Indeed, imho, it disproves materialism by demonstrating the existence of non-computable numbers and suggests artificial general intelligence is not possible to compute.
Then, could you please uncover any practically useful utilisation of that mind gymnastics, speaking politely. I don't know any.
"Computing" in abstract math is a thing that is infinitely far from real world tech.
Math is not a science, and it is meaningless by itself. Math is a language to describe real things. And as any formal system, this language is incomplete. Making far-fetching conclusions using formal system is even worse than materialism. It is pharisaism.
Wrong assumption that something could be proven or disproven using only math is just arrogance of mathematicians. Only real-world experiment could prove or disprove something.
Imagining things that fundamentally could not be built (like Turing machine) to prove or disprove something is just a scam.
Also, in real science you can't prove non-existence or impossibility. Trying to do that using math change nothing.
We don't know if AI is possible. But we will never be sure it is impossible.
I said it was my opinion.
I admire your intent to find a disproof of materialism, but math is not where it could be found.
Materialism assume that everything is predictable and just a result of, may be, complex, but finite interactions. However, even simple double pendulum show chaotic behaviour, and barely predictable when you move from math (pretty complex, already), to the real life.
We are saying the same thing, I think.
The universe is not clockwork and neither am I.
Einstein was found of thought experiments. I think that is part of the problem with relativity.
Einshtein was even worse. He took Lorenz transforms, not understanding (or intentionally twisting the point) that they describe distortions in observations when speed of something is close to the speed of acquiring observation information and posed them as equations describing reality of observed object. And then, doing "thought experiments" based on this cheating create a lot of wrong conclusions.
Lorenz equations are universal for any method of receiving insformation about observed object. If it is sound, then there will be speed of sound instead of speed of light, or speed of carrier pigeons if you use them to receive information.
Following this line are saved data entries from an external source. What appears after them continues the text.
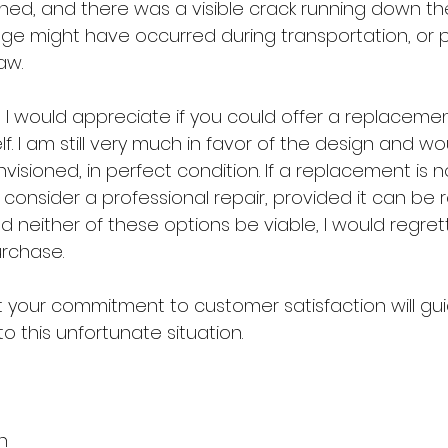
ned, and there was a visible crack running down th
e might have occurred during transportation, or p
aw.
ue, I would appreciate if you could offer a replacemen
I am still very much in favor of the design and woul
 envisioned, in perfect condition. If a replacement is no
 consider a professional repair, provided it can be r
ld neither of these options be viable, I would regrett
urchase.
t your commitment to customer satisfaction will gu
to this unfortunate situation.
n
Obviously that does not mean that faster-than-sound or faster-than-pigeon is impossible because otherwise observer will see something strange, say, like this "telegraph to the past" non-existing paradox.
So Einshtein managed to use triple-cheating, first, using wrong conclusions about meaning of Lorenz math to think out non-existing paradoxes, second using paradoxes to "prove" the points of special relativity and third, build all that impossible model of the world where speed of receiving observation information is projected to real things.
Einstein is far ahead of Turing in scientific dishonesty.
I've heard you make this argument about Lorenz tranformations, and perhaps you're right, but the way I learned about them was that they were ad hoc fixes to Lorentz's ether theory with respect to the Michelson-Morely-Experiment. They require that the preferred frame is the ECI (Earth Centered Inertial) frame, and tell us that somehow length can physically contract and time can "dilate" when moving relative to this frame, which presumably carries the ether wind.
I haven't read the original papers from Lorentz, so this is all second hand. But that explanation made sense to me and forms part of my narrative on relativity as I understand it.